A “NOTE To Staff” in this policy states: “.. .mail that the user wishes to save be moved out of the email system into your home directory as soon as possible”.. and recommended that “you do not store emails beyond the retention period”.
A Notice from Central office as a “reminder” was delivered that emails will be deleted on the 30th. If records are public record, to forward them to the custodian of records.
.. we were recently told that no one can hold onto their own emails by storing them in their own way, such as a flash drive etc.. Many cannot come to an agreement on what “public record” is. According to Mass law, it appears everything is. So therefore, we should forward all of our emails to the custodian, all of our papers etc.. that is a lot of emails.
The IT department feels they “have to” delete the emails. It is NOT a server space issue. If they “Have to” delete them based on the policy, but if retention needs to be a period of extended years, then this doesn’t seem to make sense. Furthermore, why couldn’t a teacher keep specific emails they seem necessary for organization, referral for the future etc.. Example: Emails deleted on the 30th. A parent who contests the grade may have been delayed in doing so for whatever reason. If the teacher is then asked to state their case, the teacher might have trouble remembering whether or not he/she had corresponded appropriately with the parent during the semester/year.
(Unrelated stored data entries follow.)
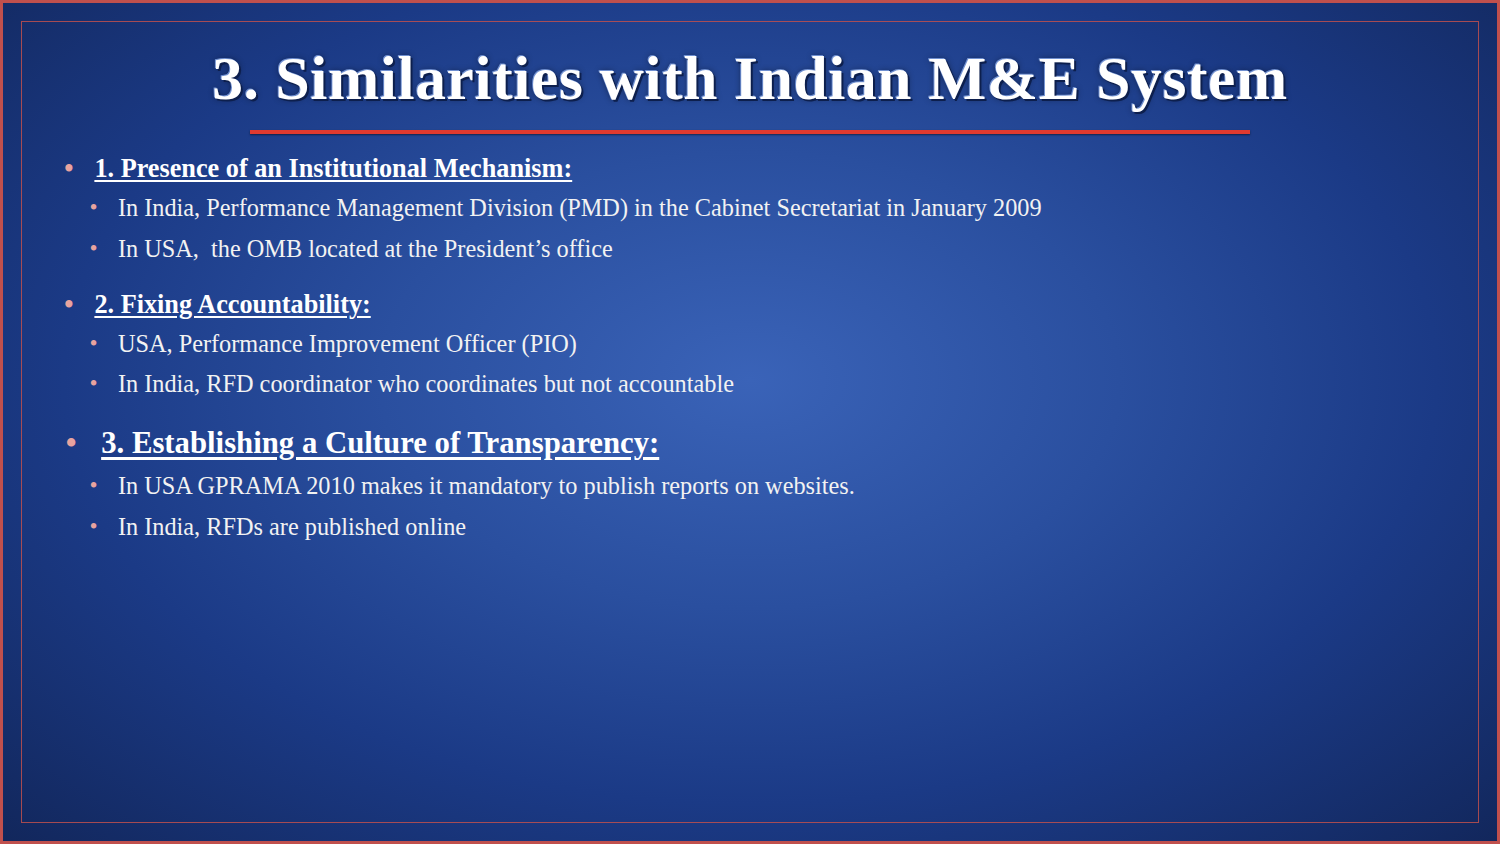3. Similarities with Indian M&E System
1. Presence of an Institutional Mechanism:
In India, Performance Management Division (PMD) in the Cabinet Secretariat in January 2009
In USA, the OMB located at the President’s office
2. Fixing Accountability:
USA, Performance Improvement Officer (PIO)
In India, RFD coordinator who coordinates but not accountable
3. Establishing a Culture of Transparency:
In USA GPRAMA 2010 makes it mandatory to publish reports on websites.
In India, RFDs are published online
On one side, we need to ensure that the content is readily available if litigation has warranted the need for it. On the other, we don’t want confidential information to be exposed when not intended.
It is clear that the laws are slow to include electronic-specific details. This is the first year emails are being deleted this way. We have been advised not to write anything sensitive in an email right along. Personally I find this hard. Not only would that slow communication, I may take notes on a particular phone call to a parent or guidance counselor. I would think an email is a bit more transparent in litigation.
There seems to be a major push in this direction and this has made these past couple of weeks very stressful. One week left of school, and two till the 30th deadline. We need to clear this up. Can we or can we not store our emails however we wish as long as the emails are archived by our IT? Is it necessary to delete everyone's emails in such a way?
Any suggestions, thoughts, would be appreciated.